History

United States
- Name: USS Pilgrim II
- Namesake: Previous name retained
- Builder: John H. Mathis Company, Camden, New Jersey
- Completed: 1925
- Acquired: 24 March 1942
- In service: 28 April 1942
- Stricken: 10 June 1947
- Fate: Returned to owner 10 June 1947
- Notes: Operated as private houseboat Pilgrim II 1925-1942 and from 1947

General characteristics
- Type: Patrol vessel
- Displacement: 118 tons
- Length: 92 ft 5 in (28.17 m)
- Beam: 18 ft (5.5 m)
- Draft: 4 ft (1.2 m)

= USS Pilgrim II =

Patrol vessel of the United States Navy

USS Pilgrim II (YFB-30) was a United States Navy motor launch employed as a river patrol boat during her naval service from 1942 to 1947.
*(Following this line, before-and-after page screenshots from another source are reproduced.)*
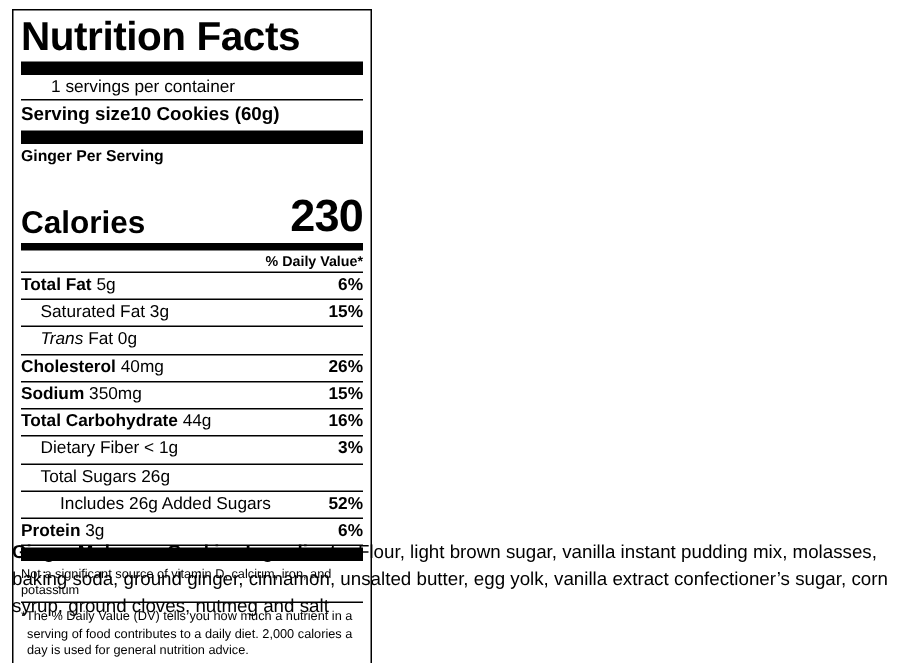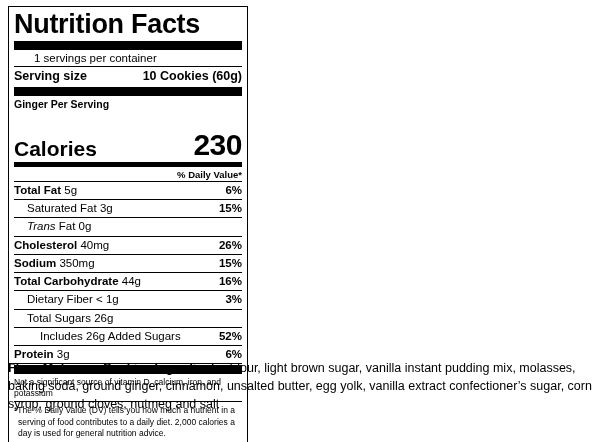--- a/index.html
+++ b/index.html
@@ -71,7 +71,7 @@
 
   .nf-serving-size {
     display: flex;
-    justify-content: space-between;
+    justify-content: flex-start;
     font-size: 12.5px;
     font-weight: bold;
     padding: 2px 0 3px 0;

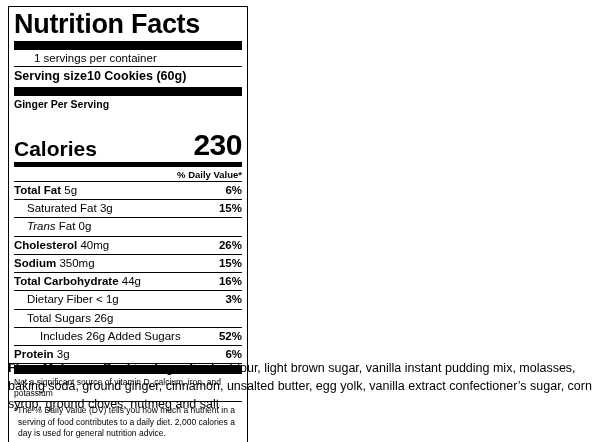--- a/index.html
+++ b/index.html
@@ -250,7 +250,7 @@
 
   <div class="ingredients">
     <div>
-      <span class="head">Flour Molasses Cookies Ingredients:</span><span> Flour, light brown sugar, vanilla instant pudding mix, molasses, baking soda,  ground ginger, cinnamon, unsalted butter, egg yolk, vanilla extract confectioner’s sugar, corn syrup, ground cloves, nutmeg and salt</span>
+      <span class="head">Ginger Molasses Cookies Ingredients:</span><span> Flour, light brown sugar, vanilla instant pudding mix, molasses, baking soda,  ground ginger, cinnamon, unsalted butter, egg yolk, vanilla extract confectioner’s sugar, corn syrup, ground cloves, nutmeg and salt</span>
     </div>
   </div>
 

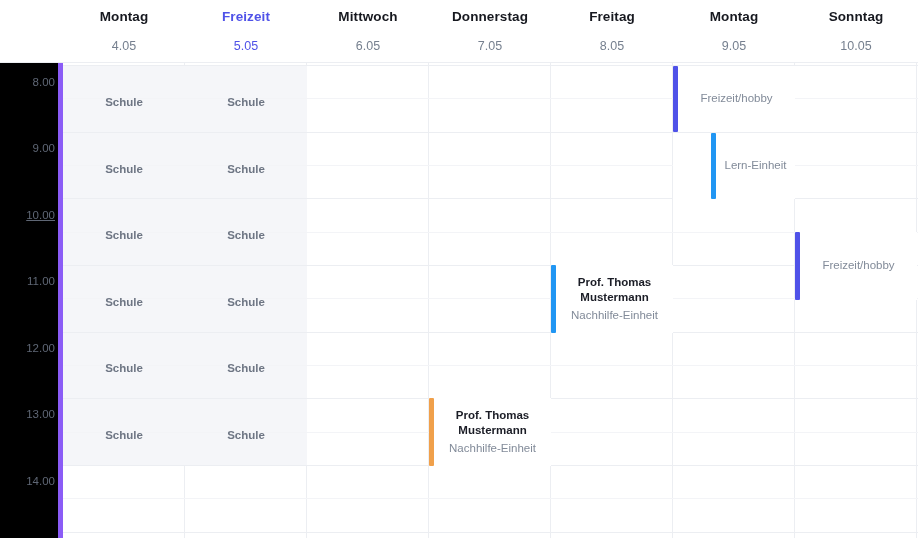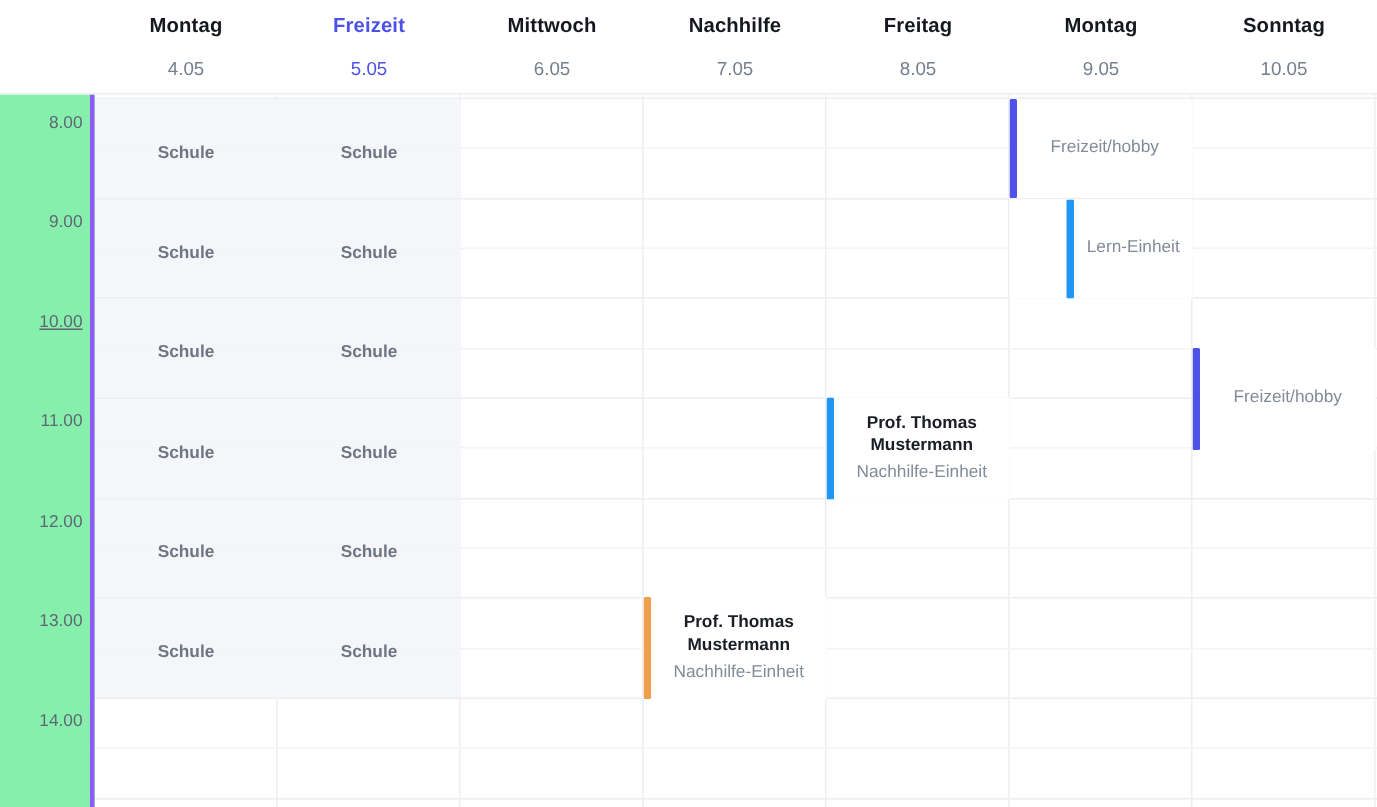--- a/index.html
+++ b/index.html
@@ -191,7 +191,7 @@
     </div>
 
     <div class="day-head" style="left:429px;">
-      <div class="day-name">Nachhilfe</div>
+      <div class="day-name">Donnerstag</div>
       <div class="day-date">7.05</div>
     </div>
 

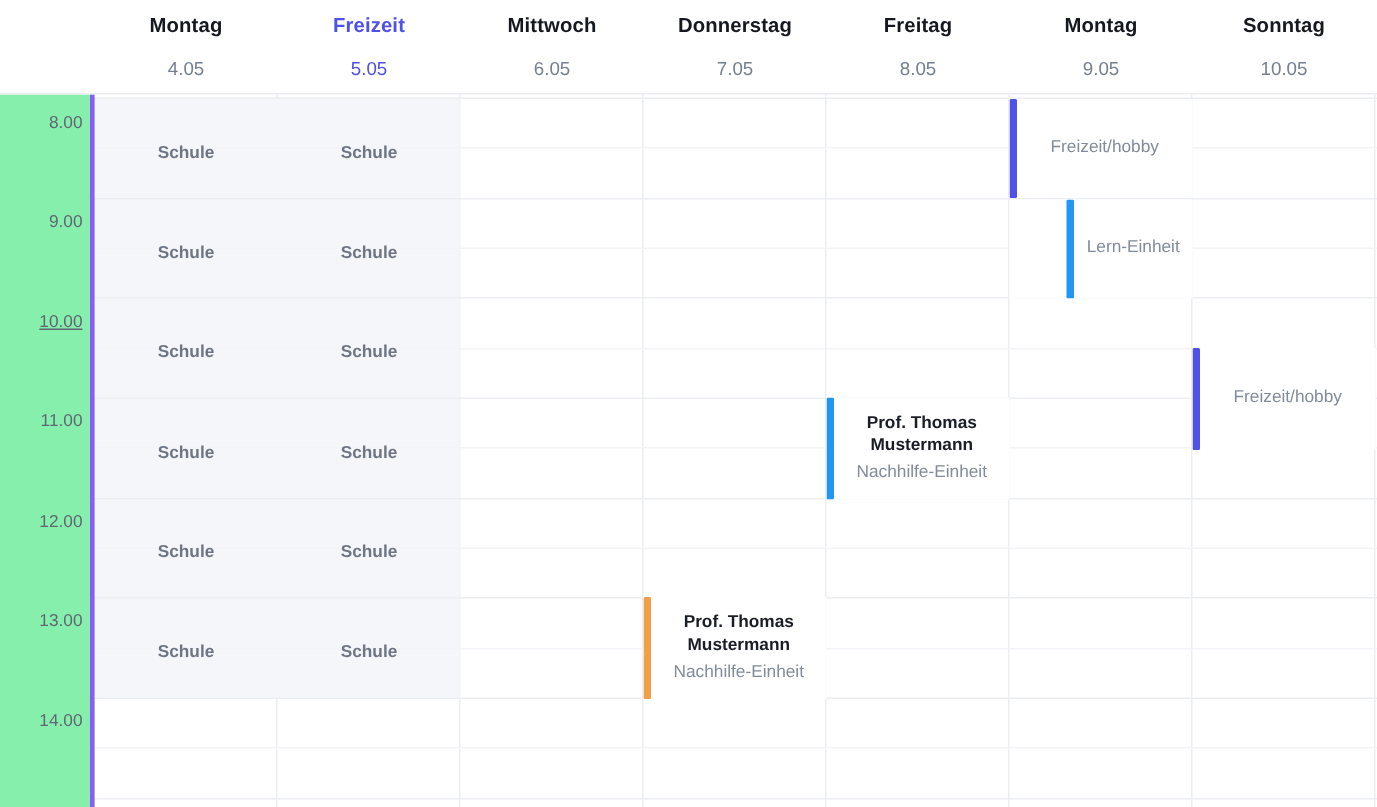--- a/index.html
+++ b/index.html
@@ -74,8 +74,8 @@
     position: absolute;
     left: 0; top: 0;
     width: 63px; height: 475px;
-    background: #86efac;
-    border-right: 3px solid #8b5cf6;
+    background: #000000;
+    border-right: 5px solid #8b5cf6;
   }
   .time-label {
     position: absolute;

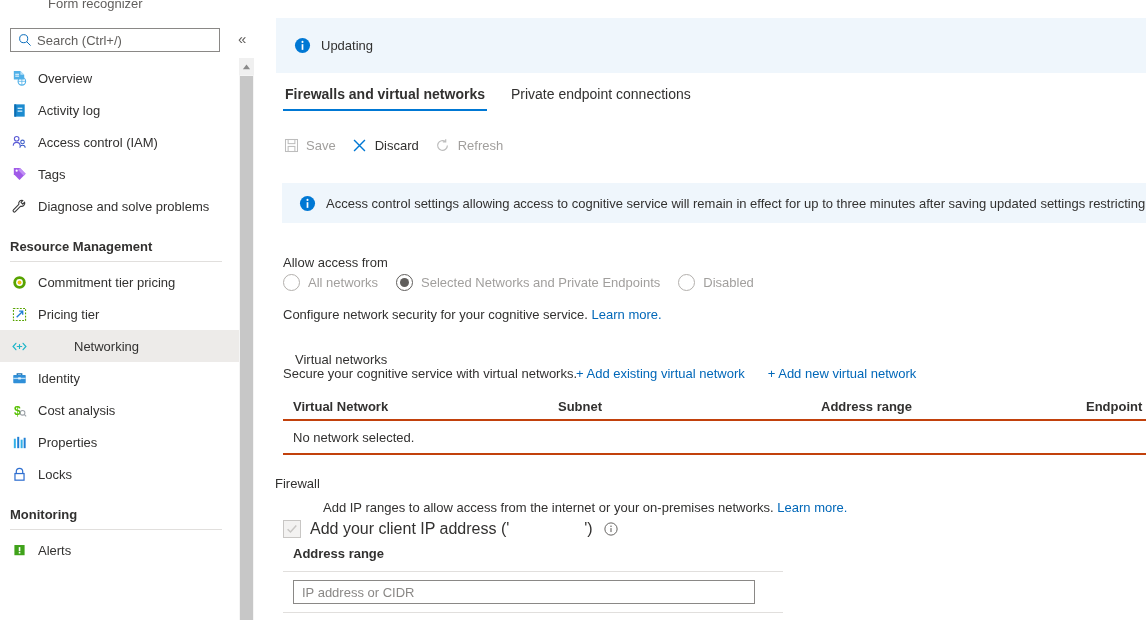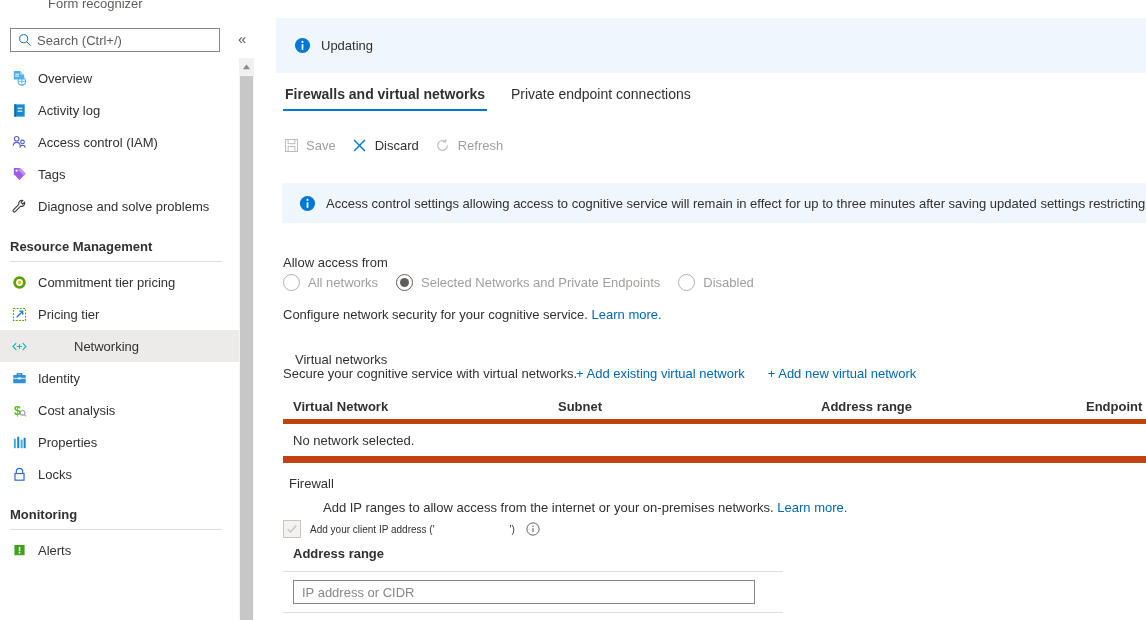--- a/index.html
+++ b/index.html
@@ -173,7 +173,7 @@
   #vnet-table { position: absolute; left: 18px; top: 394px; width: 863px; }
   #vnet-head {
     position: relative; height: 25px; display: flex; align-items: center;
-    border-bottom: 5px solid #c2410c;
+    border-bottom: 2px solid #c2410c;
   }
   #vnet-head .th { font-size: 13px; font-weight: bold; color: #323130; white-space: nowrap; }
   #vnet-body { height: 32px; display: flex; align-items: center;

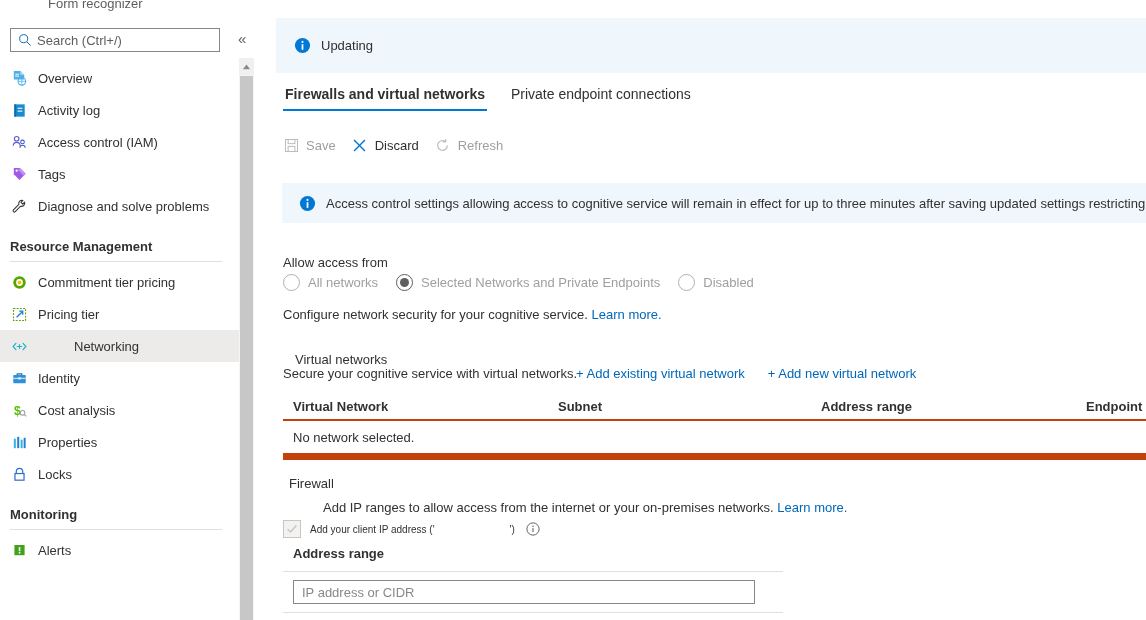--- a/index.html
+++ b/index.html
@@ -177,7 +177,7 @@
   }
   #vnet-head .th { font-size: 13px; font-weight: bold; color: #323130; white-space: nowrap; }
   #vnet-body { height: 32px; display: flex; align-items: center;
-               border-bottom: 7px solid #c2410c; }
+               border-bottom: 2px solid #c2410c; }
   #vnet-body .td { font-size: 13px; color: #323130; padding-left: 10px; }
 
   #fw-title { left: 24px; top: 476px; }

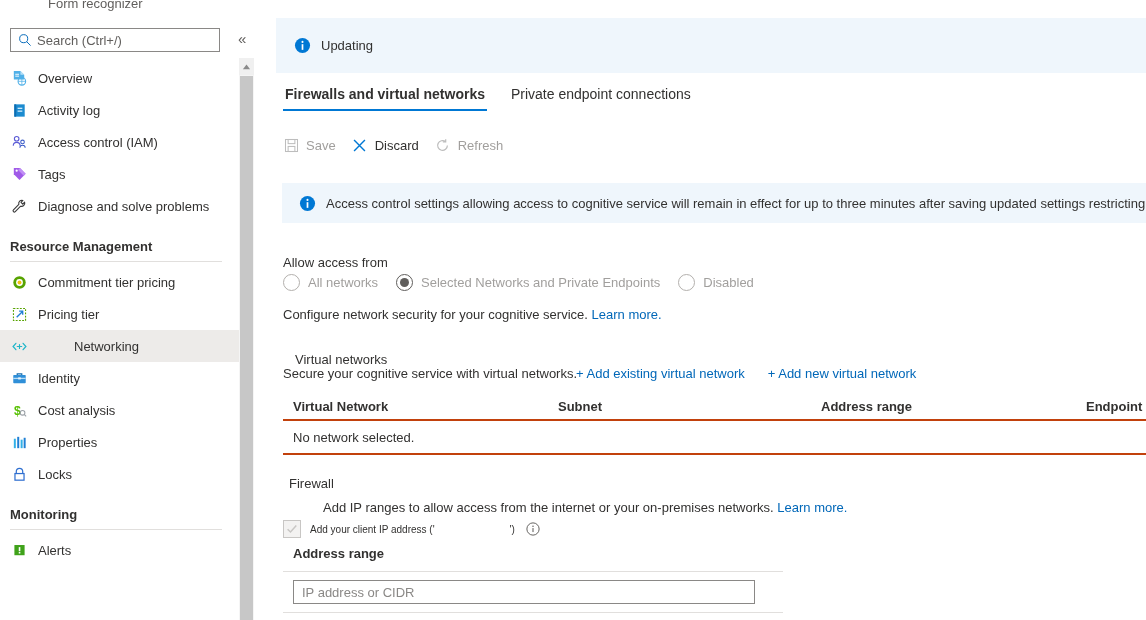--- a/index.html
+++ b/index.html
@@ -180,7 +180,7 @@
                border-bottom: 2px solid #c2410c; }
   #vnet-body .td { font-size: 13px; color: #323130; padding-left: 10px; }
 
-  #fw-title { left: 24px; top: 476px; }
+  #fw-title { left: 10px; top: 476px; }
   #fw-sub { left: 18px; top: 500px; margin-left: 40px; }
   #fw-check-row {
     position: absolute; left: 18px; top: 520px;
Pilgrim II was built as a private motor houseboat of the same name in 1925 by the John H. Mathis Company at Camden, New Jersey, for William H. Elkins of Philadelphia, Pennsylvania. On 24 March 1942, the U.S. Navy acquired her from Elkins for use as a motor launch during World War II. Converted by the John H. Mathis Company at Camden for service as a river patrol boat, she was placed in service at the Philadelphia Navy Yard in Philadelphia on 28 April 1942 as USS Pilgrim II (YFB-30).

Assigned to the 4th Naval District and manned by a United States Coast Guard crew, Pilgrim II patrolled the Delaware River for the rest of World War II.

Pilgrim II was stricken from the Navy List on 10 June 1947 and returned to Elkins the same day.